Les produits frais, c'est pour l'entreprise un axe de développement fort, explique Frédéric Duval, le directeur de la filiale française d'Amazon, au Journal du Dimanche. Le groupe est lancé sur ce marché depuis 2016 et le lancement de son offre Amazon Fresh aux États-Unis. « Le rachat de Whole Foods Market en juin 2017 marque une nouvelle ambition. Nous avons très envie de lancer ce service en France ». La menace est donc là pour les enseignes de la grande distribution, même si cela fait quelques années maintenant qu'Amazon montre les crocs.

De l'épicerie et demain, des produits frais ?
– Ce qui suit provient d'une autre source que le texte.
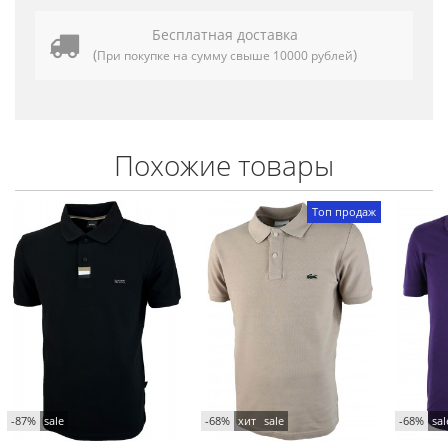
Бесплатная доставка
(
)
При покупке на сумму свыше 10000 рублей
Похожие товары
Топ продаж
-87%
sale
-68%
хит
sale
-68%
sal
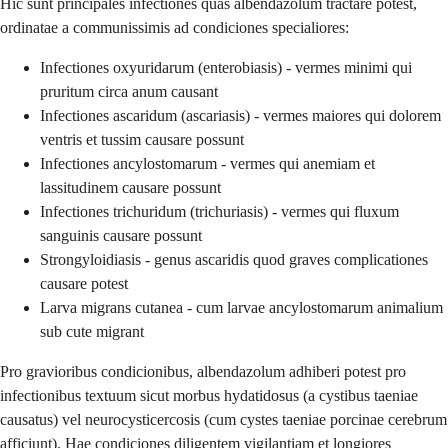
Hic sunt principales infectiones quas albendazolum tractare potest,
ordinatae a communissimis ad condiciones specialiores:
Infectiones oxyuridarum (enterobiasis) - vermes minimi qui
pruritum circa anum causant
Infectiones ascaridum (ascariasis) - vermes maiores qui dolorem
ventris et tussim causare possunt
Infectiones ancylostomarum - vermes qui anemiam et
lassitudinem causare possunt
Infectiones trichuridum (trichuriasis) - vermes qui fluxum
sanguinis causare possunt
Strongyloidiasis - genus ascaridis quod graves complicationes
causare potest
Larva migrans cutanea - cum larvae ancylostomarum animalium
sub cute migrant
Pro gravioribus condicionibus, albendazolum adhiberi potest pro
infectionibus textuum sicut morbus hydatidosus (a cystibus taeniae
causatus) vel neurocysticercosis (cum cystes taeniae porcinae cerebrum
afficiunt). Hae condiciones diligentem vigilantiam et longiores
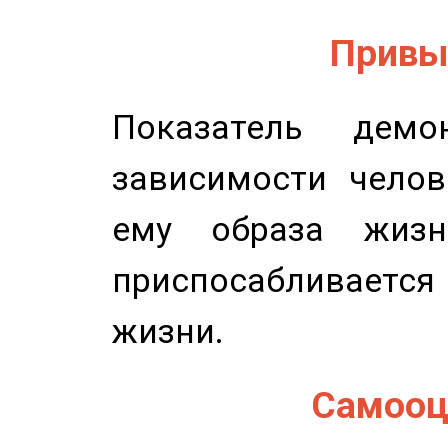
Привыч
Показатель демон
зависимости челов
ему образа жизн
приспосабливается
жизни.
Самооце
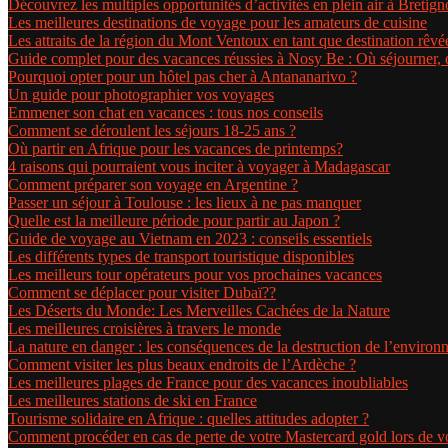
Découvrez les multiples opportunités d’activités en plein air à Bretig
Les meilleures destinations de voyage pour les amateurs de cuisine
Les attraits de la région du Mont Ventoux en tant que destination rêvé
Guide complet pour des vacances réussies à Nosy Be : Où séjourner, 
Pourquoi opter pour un hôtel pas cher à Antananarivo ?
Un guide pour photographier vos voyages
Emmener son chat en vacances : tous nos conseils
Comment se déroulent les séjours 18-25 ans ?
Où partir en Afrique pour les vacances de printemps?
4 raisons qui pourraient vous inciter à voyager à Madagascar
Comment préparer son voyage en Argentine ?
Passer un séjour à Toulouse : les lieux à ne pas manquer
Quelle est la meilleure période pour partir au Japon ?
Guide de voyage au Vietnam en 2023 : conseils essentiels
Les différents types de transport touristique disponibles
Les meilleurs tour opérateurs pour vos prochaines vacances
Comment se déplacer pour visiter Dubaï??
Les Déserts du Monde: Les Merveilles Cachées de la Nature
Les meilleures croisières à travers le monde
La nature en danger : les conséquences de la destruction de l’enviro
Comment visiter les plus beaux endroits de l’Ardèche ?
Les meilleures plages de France pour des vacances inoubliables
Les meilleures stations de ski en France
Tourisme solidaire en Afrique : quelles attitudes adopter ?
Comment procéder en cas de perte de votre Mastercard gold lors de 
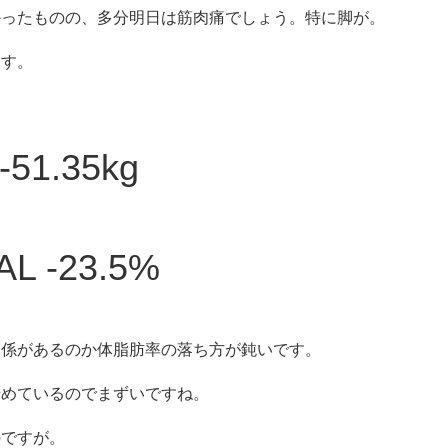
かったものの、多分明日は筋肉痛でしょう。特に脚が。
ます。
51.35kg
 -23.5%
関係があるのか体脂肪率の落ち方が鈍いです。
始めているのでまずいですね。
のですが。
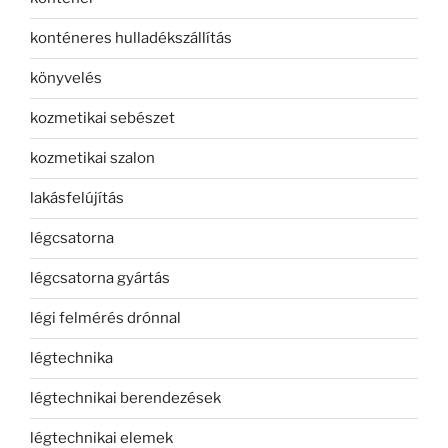
konténeres hulladékszállítás
könyvelés
kozmetikai sebészet
kozmetikai szalon
lakásfelújítás
légcsatorna
légcsatorna gyártás
légi felmérés drónnal
légtechnika
légtechnikai berendezések
légtechnikai elemek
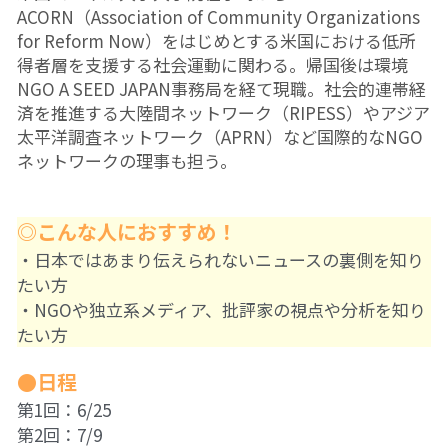
10鎌田講座
ACORN（Association of Community Organizations 
for Reform Now）をはじめとする米国における低所
09世界ニュース
得者層を支援する社会運動に関わる。帰国後は環境
NGO A SEED JAPAN事務局を経て現職。社会的連帯経
09世界ニュース
済を推進する大陸間ネットワーク（RIPESS）やアジア
太平洋調査ネットワーク（APRN）など国際的なNGO
08ルイースの英会話
ネットワークの理事も担う。
07英文精読
◎こんな人におすすめ！
06それぞれのアイヌ語を受け継ぐ
・日本ではあまり伝えられないニュースの裏側を知り
たい方
05コモンズとしての食
・NGOや独立系メディア、批評家の視点や分析を知り
たい方
04ガンジー読書会
●日程
03パレスチナ問題
第1回：6/25
02平和のための「紛争」論
第2回：7/9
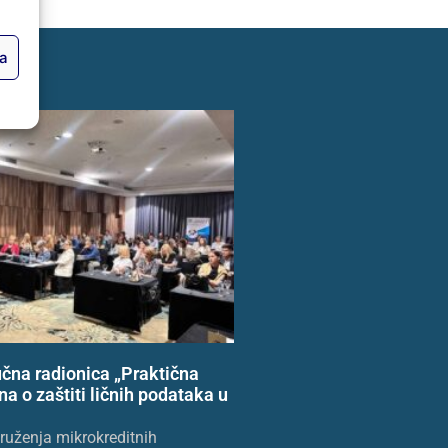
ja
učna radionica „Praktična
a o zaštiti ličnih podataka u
druženja mikrokreditnih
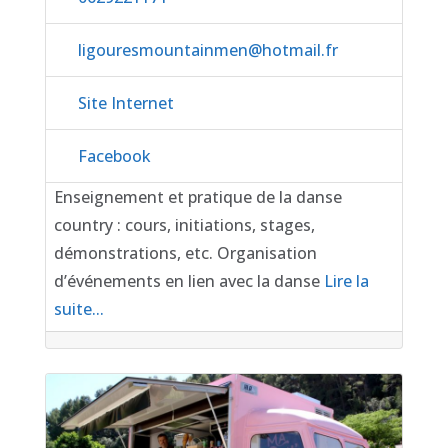
ligouresmountainmen
@
hotmail.fr
Site Internet
Facebook
Enseignement et pratique de la danse
country : cours, initiations, stages,
démonstrations, etc. Organisation
d’événements en lien avec la danse
Lire la
suite...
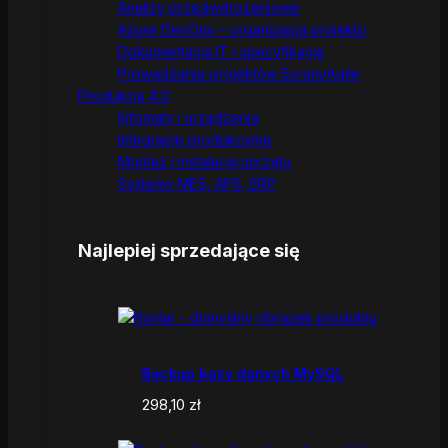
Analizy przedwdrożeniowe
Azure DevOps – organizacja projektu
Dokumentacja IT i specyfikacje
Prowadzenie projektów Scrum/Agile
Produkcja 4.0
Infomaty i urządzenia
Integracje produkcyjne
Montaż i instalacja sprzętu
Systemy MES, APS, ERP
Najlepiej sprzedające się
Backup bazy danych MySQL
298,10
zł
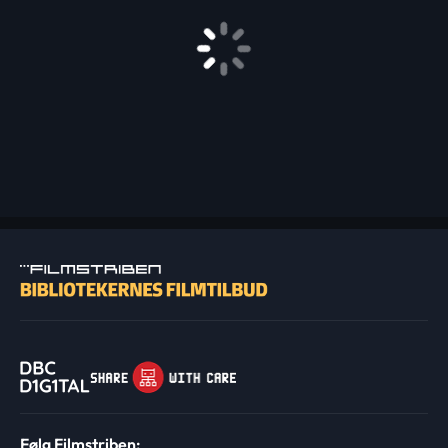
Følg Filmstriben:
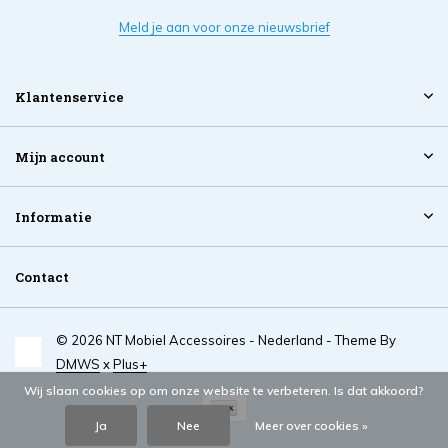
Meld je aan voor onze nieuwsbrief
Klantenservice
Mijn account
Informatie
Contact
© 2026 NT Mobiel Accessoires - Nederland - Theme By
DMWS
x
Plus+
Wij slaan cookies op om onze website te verbeteren. Is dat akkoord?
Ja
Nee
Meer over cookies »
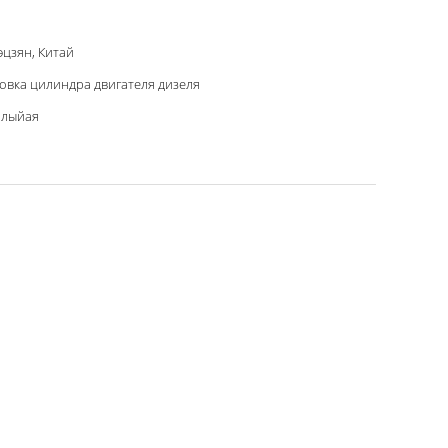
цзян, Китай
овка цилиндра двигателя дизеля
плыйая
Depuis 2015, les clients d'Amazon peuvent ainsi faire leur choix d'épicerie (boissons, produits alimentaires) parmi plusieurs dizaines de milliers de références. Mais pas de produits frais, qui nécessitent une logistique spécifique, ne serait-ce que pour respecter la chaîne du froid. Le dirigeant tempère d'ailleurs son ambition : « chaque chose en son temps. Un lancement représente un investissement. Nous proposons déjà des formules d'abonnement à des produits courants, qui permettent de cadencer ses achats en fonction de sa consommation ».

Menace pour les enseignes traditionnelles

Il s'agit aussi pour Amazon d'un apprentissage du marché français, une expérience qui sera bien utile si un jour, le groupe se lançait réellement dans les produits frais. D'ailleurs, le PDG du groupe Système U déclarait il y a quelques jours qu'il négociait avec Amazon pour la distribution de produits frais en France. Les enseignes de la grande distribution, qui s'adaptent tant bien que mal à la nouvelle donne du numérique, devront donc accélérer leur mutation pour mieux résister au mastodonte américain du e-commerce.